Считаю его характерным; натура противоречивая, Эл-лис всегда отличался
почти потрясающим бескорыстием; он отдавал людям с улицы все, что имел; он
годами позабывал об обеде; давно уже книги свои он пожертвовал неимущим; но
он был ужасно небрежен по отношению к книге как таковой; и дать ему книгу -
значило: или ее получить перемаранной заметками на полях, с дождем
восклицательных знаков, иль - книги лишиться, - не потому, что присвоит ее:
затеряет ее; не раз у себя на столе находил занесенные Эллисом книги,
исчерченные карандашными вставками; приходя же к друзьям, он без спроса брал
книги их; часто зачитывал; над ним трунили; он сам над собою трунил; и,
разумеется, никому и в голову не приходило, что порча книг Эллисом есть
преступление; с той же рассеянной, непохвальною легкостью он работал в музее
над книгою о символизме;91 к несчастию для него, его посадили в отдельную
комнату; и кроме того: в эту комнату его допустили с комплектом его же книг,
только что подаренных ему "Скорпионом" специально для нужных вырезок и
вклеек в рукопись; пользовался же он двойным комплектом: музейским (для
справок) и "скор-пионовским" (для вклейки); и раза два, перепутавши книжные
экземпляры, выкромсал ножницами - из экземпляров музейских; именно: он
испортил вырезками страницу в моей книге "Северная симфония" и страницу в
моей же книге "Кубок метелей"; служитель музея случайно увидел, как он
вырезывал; и когда ушел Эллис, по обычаю оставляя портфель работы, со всеми
вырезками, то служитель отнес портфель к заведующему читальным залом,
фанатику-книгоману, Кваскову; Эллису сделали строжайший выговор: конечно, за
неряшество, а не за воровство; и лишили права его работать в музее. Квасков
с возмущением рассказывал об этом факте; пронюхал какой-то газетчик; враги
"Весов" вздули до ужаса инцидент; неряшество окрестили именем кражи;92 можно
было подумать, читая газеты, что Эллис годами, систематически, выкрадывал
ценные рукописи. Министр Кассо, прочитав заметку о "краже" в музее,
воспользовался этим случаем, чтобы спихнуть с места директора, профессора
Цветаева (у них были счеты); он требовал: дать делу ход.
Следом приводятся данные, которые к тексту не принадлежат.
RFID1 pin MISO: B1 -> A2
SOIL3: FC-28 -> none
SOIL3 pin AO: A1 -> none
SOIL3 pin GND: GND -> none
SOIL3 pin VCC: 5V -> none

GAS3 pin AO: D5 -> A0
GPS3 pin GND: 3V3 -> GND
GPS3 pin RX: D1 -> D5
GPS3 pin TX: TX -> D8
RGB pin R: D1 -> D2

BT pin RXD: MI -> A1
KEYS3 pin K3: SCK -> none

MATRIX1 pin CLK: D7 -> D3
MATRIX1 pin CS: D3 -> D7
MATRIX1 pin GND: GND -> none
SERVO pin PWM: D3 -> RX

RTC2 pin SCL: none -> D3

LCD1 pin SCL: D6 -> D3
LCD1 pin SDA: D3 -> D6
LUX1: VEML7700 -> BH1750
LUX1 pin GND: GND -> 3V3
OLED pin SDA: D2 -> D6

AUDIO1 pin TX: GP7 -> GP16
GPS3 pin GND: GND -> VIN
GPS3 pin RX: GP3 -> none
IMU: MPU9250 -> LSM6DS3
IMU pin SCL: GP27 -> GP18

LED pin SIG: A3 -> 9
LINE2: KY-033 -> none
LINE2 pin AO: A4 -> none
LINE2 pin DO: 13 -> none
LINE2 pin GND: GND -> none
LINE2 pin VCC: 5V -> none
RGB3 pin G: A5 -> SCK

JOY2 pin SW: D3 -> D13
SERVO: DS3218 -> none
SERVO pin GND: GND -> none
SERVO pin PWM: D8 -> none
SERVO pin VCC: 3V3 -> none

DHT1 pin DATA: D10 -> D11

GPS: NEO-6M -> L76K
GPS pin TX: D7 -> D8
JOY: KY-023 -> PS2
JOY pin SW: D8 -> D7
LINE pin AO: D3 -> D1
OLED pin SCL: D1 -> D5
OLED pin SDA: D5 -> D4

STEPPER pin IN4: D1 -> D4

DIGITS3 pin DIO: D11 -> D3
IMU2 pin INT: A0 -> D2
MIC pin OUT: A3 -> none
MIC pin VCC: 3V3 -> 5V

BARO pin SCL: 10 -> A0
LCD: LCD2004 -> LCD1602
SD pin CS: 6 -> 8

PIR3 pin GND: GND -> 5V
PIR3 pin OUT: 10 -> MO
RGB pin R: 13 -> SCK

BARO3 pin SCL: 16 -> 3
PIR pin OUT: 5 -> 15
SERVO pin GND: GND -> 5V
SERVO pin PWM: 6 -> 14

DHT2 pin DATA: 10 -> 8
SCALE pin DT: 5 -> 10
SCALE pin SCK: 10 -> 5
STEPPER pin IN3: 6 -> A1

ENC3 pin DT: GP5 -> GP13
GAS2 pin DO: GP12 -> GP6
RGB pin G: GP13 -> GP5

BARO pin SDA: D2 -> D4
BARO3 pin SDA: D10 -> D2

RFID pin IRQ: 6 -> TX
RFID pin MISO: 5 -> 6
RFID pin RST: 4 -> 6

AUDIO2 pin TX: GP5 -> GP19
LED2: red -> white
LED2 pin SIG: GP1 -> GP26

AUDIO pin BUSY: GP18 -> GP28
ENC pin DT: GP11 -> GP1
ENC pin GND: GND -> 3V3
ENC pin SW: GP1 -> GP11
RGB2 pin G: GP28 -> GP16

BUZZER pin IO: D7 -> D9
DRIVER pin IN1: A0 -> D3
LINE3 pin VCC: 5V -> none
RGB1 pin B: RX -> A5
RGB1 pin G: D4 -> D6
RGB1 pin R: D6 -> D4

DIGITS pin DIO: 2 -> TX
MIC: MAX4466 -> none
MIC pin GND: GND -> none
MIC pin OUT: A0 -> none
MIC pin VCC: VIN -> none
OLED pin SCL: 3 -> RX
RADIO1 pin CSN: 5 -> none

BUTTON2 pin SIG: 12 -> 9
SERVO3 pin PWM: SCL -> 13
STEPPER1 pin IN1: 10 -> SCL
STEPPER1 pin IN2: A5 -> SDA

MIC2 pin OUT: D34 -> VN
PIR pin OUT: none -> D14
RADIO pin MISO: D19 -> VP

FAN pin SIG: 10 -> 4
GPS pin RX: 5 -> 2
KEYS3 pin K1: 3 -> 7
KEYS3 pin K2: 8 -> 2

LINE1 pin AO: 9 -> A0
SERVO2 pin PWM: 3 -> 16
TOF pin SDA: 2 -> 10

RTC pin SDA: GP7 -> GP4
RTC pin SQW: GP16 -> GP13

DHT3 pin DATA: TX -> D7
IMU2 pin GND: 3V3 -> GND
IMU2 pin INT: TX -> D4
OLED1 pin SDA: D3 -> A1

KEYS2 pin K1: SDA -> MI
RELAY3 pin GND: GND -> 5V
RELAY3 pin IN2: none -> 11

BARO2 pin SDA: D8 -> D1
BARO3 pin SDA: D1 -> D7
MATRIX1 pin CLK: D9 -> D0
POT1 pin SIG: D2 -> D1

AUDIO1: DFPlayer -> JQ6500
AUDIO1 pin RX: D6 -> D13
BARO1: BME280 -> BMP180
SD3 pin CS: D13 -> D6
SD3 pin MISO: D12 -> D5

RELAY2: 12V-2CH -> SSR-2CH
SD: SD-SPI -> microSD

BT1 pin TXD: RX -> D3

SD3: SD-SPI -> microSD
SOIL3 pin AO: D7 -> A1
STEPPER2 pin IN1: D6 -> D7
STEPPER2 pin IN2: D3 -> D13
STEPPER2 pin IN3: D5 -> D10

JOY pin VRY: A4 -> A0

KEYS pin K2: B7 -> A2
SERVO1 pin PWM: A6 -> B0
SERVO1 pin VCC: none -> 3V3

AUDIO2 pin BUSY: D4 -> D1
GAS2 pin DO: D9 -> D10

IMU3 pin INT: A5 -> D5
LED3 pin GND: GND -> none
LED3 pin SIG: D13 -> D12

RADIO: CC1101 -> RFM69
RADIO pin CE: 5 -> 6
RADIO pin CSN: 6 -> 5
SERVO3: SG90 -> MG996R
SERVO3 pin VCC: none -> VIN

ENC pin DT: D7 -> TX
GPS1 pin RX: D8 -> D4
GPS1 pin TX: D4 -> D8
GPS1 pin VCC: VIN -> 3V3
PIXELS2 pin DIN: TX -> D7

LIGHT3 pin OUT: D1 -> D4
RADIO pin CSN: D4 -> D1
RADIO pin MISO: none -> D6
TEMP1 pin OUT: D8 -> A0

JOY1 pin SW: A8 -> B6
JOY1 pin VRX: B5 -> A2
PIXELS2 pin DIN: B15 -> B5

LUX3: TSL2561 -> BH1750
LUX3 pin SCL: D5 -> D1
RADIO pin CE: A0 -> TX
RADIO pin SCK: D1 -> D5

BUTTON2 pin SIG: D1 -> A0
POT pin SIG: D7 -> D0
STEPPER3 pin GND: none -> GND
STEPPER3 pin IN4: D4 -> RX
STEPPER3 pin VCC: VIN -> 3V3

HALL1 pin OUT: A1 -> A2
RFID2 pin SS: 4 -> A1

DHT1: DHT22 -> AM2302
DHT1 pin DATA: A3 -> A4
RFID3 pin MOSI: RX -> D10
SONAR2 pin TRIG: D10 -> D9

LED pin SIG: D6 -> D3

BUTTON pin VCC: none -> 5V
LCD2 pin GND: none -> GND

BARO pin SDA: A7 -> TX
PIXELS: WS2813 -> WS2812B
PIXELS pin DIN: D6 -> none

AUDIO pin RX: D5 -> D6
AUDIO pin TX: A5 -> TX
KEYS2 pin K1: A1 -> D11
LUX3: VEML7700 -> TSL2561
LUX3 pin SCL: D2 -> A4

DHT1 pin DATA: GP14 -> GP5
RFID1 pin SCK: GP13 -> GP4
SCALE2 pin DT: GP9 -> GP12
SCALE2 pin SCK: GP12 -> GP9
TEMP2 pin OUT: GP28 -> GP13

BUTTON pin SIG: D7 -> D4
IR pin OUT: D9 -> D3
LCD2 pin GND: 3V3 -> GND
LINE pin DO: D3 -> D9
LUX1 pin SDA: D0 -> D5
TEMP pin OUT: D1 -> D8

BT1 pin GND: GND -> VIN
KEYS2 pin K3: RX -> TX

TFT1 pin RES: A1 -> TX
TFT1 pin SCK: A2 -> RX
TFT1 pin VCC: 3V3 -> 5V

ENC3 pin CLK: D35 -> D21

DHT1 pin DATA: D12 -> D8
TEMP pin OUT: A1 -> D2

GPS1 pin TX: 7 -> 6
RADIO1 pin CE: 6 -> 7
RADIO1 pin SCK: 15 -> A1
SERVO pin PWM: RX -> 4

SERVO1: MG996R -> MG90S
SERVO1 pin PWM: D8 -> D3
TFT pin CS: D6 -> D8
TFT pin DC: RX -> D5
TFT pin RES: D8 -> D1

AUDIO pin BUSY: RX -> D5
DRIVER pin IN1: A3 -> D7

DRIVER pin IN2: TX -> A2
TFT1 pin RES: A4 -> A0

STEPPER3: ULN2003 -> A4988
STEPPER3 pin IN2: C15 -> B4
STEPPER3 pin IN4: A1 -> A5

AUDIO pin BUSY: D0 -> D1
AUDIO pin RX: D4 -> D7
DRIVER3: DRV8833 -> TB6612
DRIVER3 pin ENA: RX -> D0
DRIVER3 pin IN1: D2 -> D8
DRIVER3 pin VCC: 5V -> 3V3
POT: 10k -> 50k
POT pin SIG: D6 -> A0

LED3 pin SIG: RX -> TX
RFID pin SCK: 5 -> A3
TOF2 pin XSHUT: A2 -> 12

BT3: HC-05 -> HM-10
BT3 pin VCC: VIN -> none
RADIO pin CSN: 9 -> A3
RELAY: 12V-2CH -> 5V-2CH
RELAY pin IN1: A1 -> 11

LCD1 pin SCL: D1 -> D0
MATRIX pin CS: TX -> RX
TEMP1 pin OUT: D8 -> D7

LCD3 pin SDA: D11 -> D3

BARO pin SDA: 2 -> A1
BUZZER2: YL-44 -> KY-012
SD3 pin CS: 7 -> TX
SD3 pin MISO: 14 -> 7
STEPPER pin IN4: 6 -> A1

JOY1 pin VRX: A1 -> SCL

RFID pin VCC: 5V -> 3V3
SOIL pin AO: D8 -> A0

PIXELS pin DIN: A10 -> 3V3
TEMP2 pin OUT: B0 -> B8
Теперь о Цветаеве: этот последний питал к Эллису ненависть; Эллис
являлся почти каждый день на квартиру его - проповедовать Марине и Асе, его
дочерям, символизм; и папаша был в ужасе от влияния этого "декадента" на
них, - тем более, что они развивали левейшие устремленья для этого косного
октябриста: они называли себя тогда анархистками; в представленьи
профессора, Эллис питал их тенденции: ни в грош не ставить папашу94. С
другой стороны: дама, в которую папаша влюбился, по уши была влюблена в
Эллиса; и здесь и там - торчал на дороге профессора "декадент"; оскорбленье
свое он и выместил как директор Румянцевского музея. И кроме всего: он желал
выкрутиться перед его не любившим министром; он потребовал строжайшего
расследования с тенденцией обвинить Эллиса.
Результат осмотра книг, читанных Эллисом в музее (за многие годы), был
убийственен для Цветаева: кроме двух страниц, вырезанных из "Симфоний" на
виду у служителей, с оставленьем им на руки своего портфеля (вместо того,
чтобы унести портфель с "уворованным"), - никаких следов "воровства",
которого и в замысле не было; Эллису ль "воровать", когда его обворовывали
редакции нищенским гонораром, когда он всю жизнь обворовывал сам себя
отдаванием первому встречному своего гонорара и после сидел без обеда.